PROBLEM DETAILS
Whichever lines include the word "echo", copy them as they appear in the data.

(Records from a data source)
____________________

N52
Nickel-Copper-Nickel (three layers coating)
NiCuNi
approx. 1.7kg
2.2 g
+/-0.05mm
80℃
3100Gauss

____________________

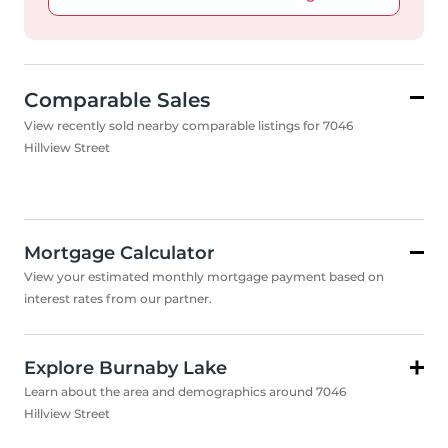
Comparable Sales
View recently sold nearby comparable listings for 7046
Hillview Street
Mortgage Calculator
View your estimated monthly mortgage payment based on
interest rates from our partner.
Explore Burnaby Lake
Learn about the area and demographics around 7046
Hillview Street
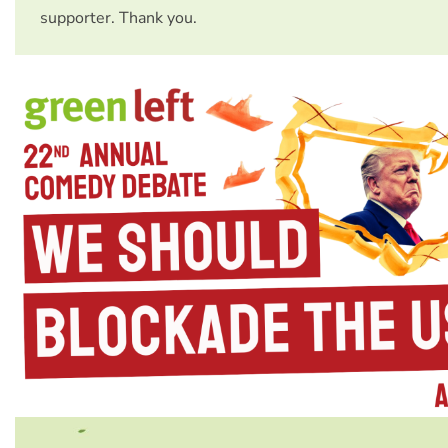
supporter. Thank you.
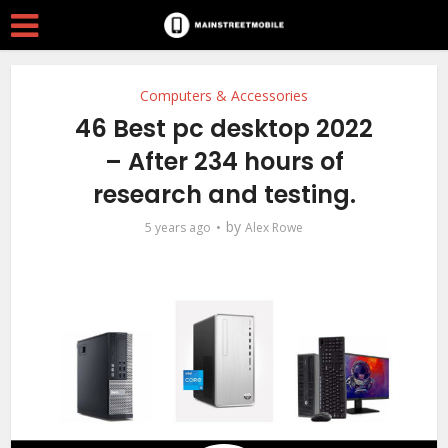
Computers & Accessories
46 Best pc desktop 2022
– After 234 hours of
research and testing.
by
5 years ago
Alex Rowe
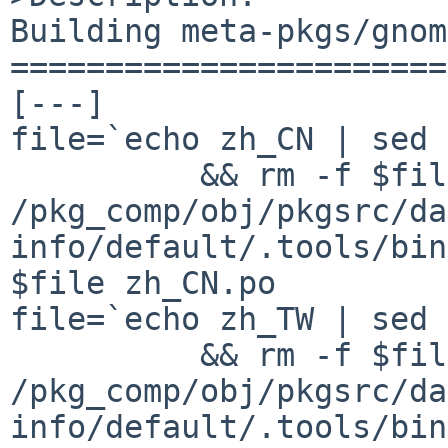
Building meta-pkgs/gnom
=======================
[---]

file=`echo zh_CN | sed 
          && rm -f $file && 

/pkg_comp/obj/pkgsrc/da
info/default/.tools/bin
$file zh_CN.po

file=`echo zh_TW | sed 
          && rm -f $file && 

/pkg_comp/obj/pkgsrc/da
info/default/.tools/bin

____________________

TASK RESULT
file=`echo zh_CN | sed 
file=`echo zh_TW | sed 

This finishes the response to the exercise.